Staff Sgts. Abraham Forehand, a combat controller with the 320th Special Tactics Squadron, and Aaron Sanders, a Survival, Evasion, Resistance and Escape specialist with the 31st Rescue Squadron, were driving to work when they each pulled up to the intersection and spotted the accident.

Once they noticed the accident, they immediately saw a local resident trapped under the vehicle. He was on his side with his right shoulder and face pointing to the ground. The weight of the vehicle was crushing him so badly the sergeants said it was hard to tell he was actually on his side.

"When we looked under the vehicle, we saw a Japanese male face down, twisted on his side with his face actually touching the pavement," said Sergeant Sanders. "There was minor bleeding and we noticed labored breathing. We knew they had to get the car off of him."

Sergeant Forehand quickly organized nearby locals to help him lift the automobile enough for Sergeant Sanders to pull the victim out. The two Sergeants then rolled him over onto his back while supporting his neck. Then, Sergeant Forehand held the man's neck in place while Sergeant Sanders accomplished a head to toe assessment. The two communicated throughout the assessment to ensure their assessment was thorough and to avoid further injury to the vicitm. They determined there was some bleeding from road rash and a head laceration, labored breathing, a rapid pulse, and what was almost certainly a dislocated shoulder.

"I'm not able to officially diagnose patients with the minimal medical training I have received, but I could tell he had a shoulder injury and probably was in shock," Sergeant Forehand said. "His arm was twisted and his right shoulder was kind of pushed forward toward the front of his body. Also, his labored breathing and rapid pulse are signs of possible shock we're taught to look for."

As time passed, the two Kadena NCOS held the victim in a stable position bracing his neck and securing his hips until medical personnel could arrive on scene. They were concerned because the victim was drifting in and out of consciousness. Sergeant Sanders kept rubbing his knuckles on the man's sternum to keep him from passing out -- a trick he learned playing a casualty during a pararescue medical training exercise.

"With everything that happened, he should have been screaming in pain but he wasn't," said Sergeant Forehand. "We were concerned with his state of consciousness and the fact he wasn't shouting from his obvious injuries. We wanted to provide as much help as we could and minimize any further injuries until the paramedics could arrive."

After about 10 minutes, the victim's responsiveness improved. He was attempting to get up and move his arms.
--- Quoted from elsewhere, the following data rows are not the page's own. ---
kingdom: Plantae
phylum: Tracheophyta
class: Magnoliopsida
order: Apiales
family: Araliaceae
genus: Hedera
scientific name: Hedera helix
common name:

The two staff sergeants continued to hold the man in a stabled position until the ambulance arrived because they were worried about further complicating possible head and neck injuries.
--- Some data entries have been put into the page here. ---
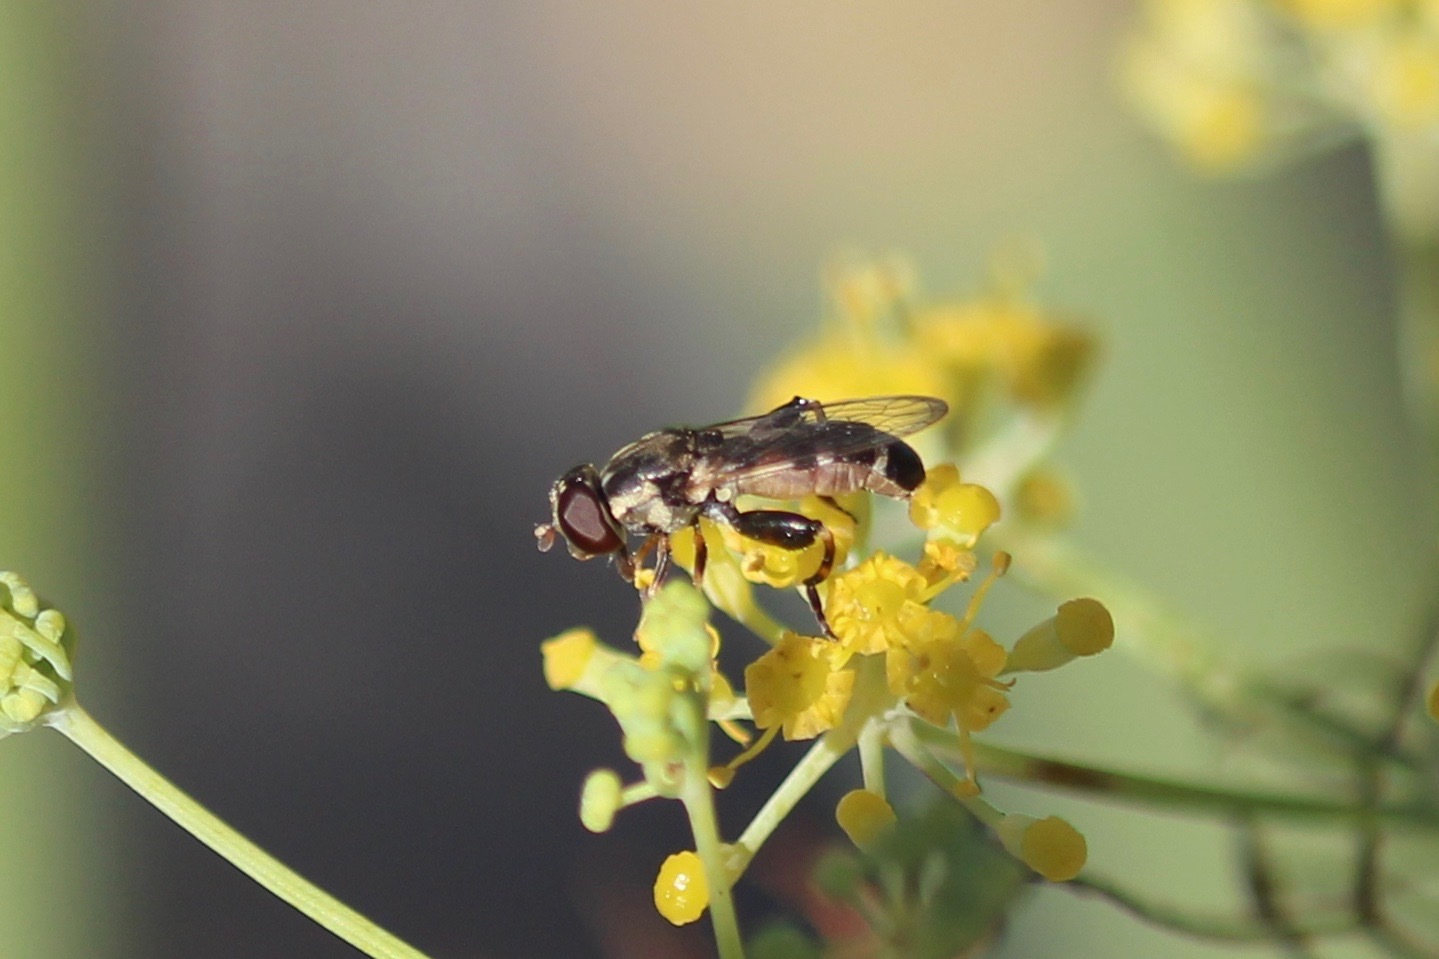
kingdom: Animalia
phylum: Arthropoda
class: Insecta
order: Diptera
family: Syrphidae
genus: Syritta
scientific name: Syritta pipiens
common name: Hover fly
Once they ambulance arrived, the paramedics assumed care and the two NCOs were relieved to see responsiveness in the victim.

"As the paramedics arrived, he began to attempt to speak and get very emotional," Sergeant Sanders said. "It was a relief to see him respond after everything that had happened."

"After the local medics took over, I noticed my hands were covered in blood from holding his head and neck in place," Sergeant Forehand said. "As time went on, especially when the paramedics took over, I felt comfortable with the way he was responding and glad we were able to assist him."